• **What you need to do**: In the listing that follows, locate the line containing "left knee: (422, 265)" and the line containing "left wrist: (648, 206)". Retype exactly those two lines and every line between them, and nothing more.

··· Data excerpts

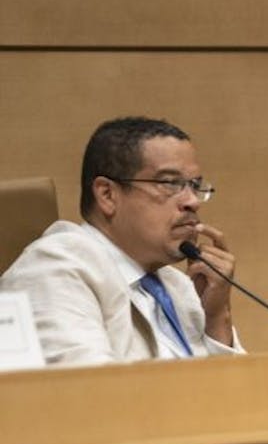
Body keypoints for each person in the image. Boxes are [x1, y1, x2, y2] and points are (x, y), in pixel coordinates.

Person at [0, 116, 241, 367]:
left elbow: (241, 396)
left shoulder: (179, 286)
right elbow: (88, 392)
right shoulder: (56, 269)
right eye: (169, 183)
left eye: (195, 185)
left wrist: (217, 317)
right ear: (107, 195)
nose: (193, 201)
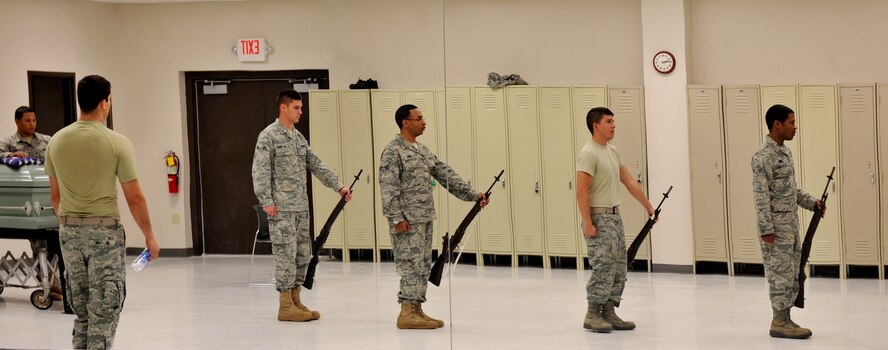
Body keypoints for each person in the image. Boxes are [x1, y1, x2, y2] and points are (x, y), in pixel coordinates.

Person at [46, 75, 160, 349]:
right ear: (104, 102)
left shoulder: (56, 142)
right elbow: (135, 198)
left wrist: (69, 227)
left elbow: (56, 197)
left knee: (82, 313)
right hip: (104, 235)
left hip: (69, 233)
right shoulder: (117, 142)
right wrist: (149, 236)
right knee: (104, 311)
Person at [378, 104, 489, 329]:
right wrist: (396, 219)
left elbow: (445, 174)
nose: (424, 122)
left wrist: (472, 195)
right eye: (419, 118)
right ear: (405, 122)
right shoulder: (393, 151)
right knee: (410, 264)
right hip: (407, 220)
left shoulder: (422, 150)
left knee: (422, 265)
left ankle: (417, 309)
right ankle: (406, 313)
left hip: (424, 217)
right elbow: (388, 188)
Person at [251, 89, 351, 322]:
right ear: (283, 107)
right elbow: (260, 171)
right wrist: (266, 201)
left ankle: (296, 300)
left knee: (302, 255)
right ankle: (285, 306)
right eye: (296, 108)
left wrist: (338, 186)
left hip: (301, 208)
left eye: (301, 108)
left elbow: (315, 163)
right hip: (281, 210)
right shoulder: (268, 136)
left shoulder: (298, 138)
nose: (300, 112)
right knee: (285, 256)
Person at [575, 107, 655, 333]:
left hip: (614, 217)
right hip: (598, 218)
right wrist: (587, 222)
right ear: (596, 125)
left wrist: (648, 206)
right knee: (603, 267)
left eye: (613, 121)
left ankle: (609, 311)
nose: (614, 125)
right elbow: (581, 191)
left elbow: (629, 181)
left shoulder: (612, 151)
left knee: (619, 267)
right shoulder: (589, 153)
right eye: (609, 121)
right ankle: (593, 314)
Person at [752, 104, 822, 339]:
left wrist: (812, 203)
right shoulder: (763, 156)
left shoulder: (785, 153)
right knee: (779, 274)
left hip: (790, 226)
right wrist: (766, 229)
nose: (795, 127)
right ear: (777, 124)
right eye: (791, 122)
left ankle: (786, 318)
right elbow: (761, 197)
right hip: (775, 229)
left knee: (791, 273)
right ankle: (778, 322)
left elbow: (791, 191)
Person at [1, 106, 61, 299]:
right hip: (24, 203)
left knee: (55, 244)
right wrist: (11, 155)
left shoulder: (47, 141)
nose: (32, 124)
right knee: (38, 244)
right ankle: (49, 283)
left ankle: (56, 282)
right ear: (17, 121)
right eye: (27, 120)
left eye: (34, 120)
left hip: (48, 196)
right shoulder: (8, 143)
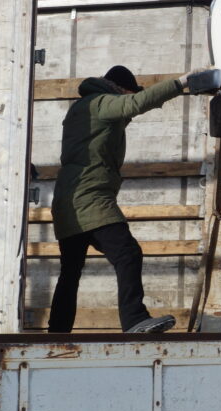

······

• **Answer to the exercise**:
left knee: (422, 265)
left ankle: (417, 309)
right ankle: (406, 313)
left hip: (424, 217)
right elbow: (388, 188)
Person at [251, 89, 351, 322]:
right ear: (283, 107)
right elbow: (260, 171)
right wrist: (266, 201)
left ankle: (296, 300)
left knee: (302, 255)
right ankle: (285, 306)
right eye: (296, 108)
left wrist: (338, 186)
left hip: (301, 208)
left eye: (301, 108)
left elbow: (315, 163)
right hip: (281, 210)
right shoulder: (268, 136)
left shoulder: (298, 138)
nose: (300, 112)
right knee: (285, 256)
Person at [575, 107, 655, 333]:
left hip: (614, 217)
right hip: (598, 218)
right wrist: (587, 222)
right ear: (596, 125)
left wrist: (648, 206)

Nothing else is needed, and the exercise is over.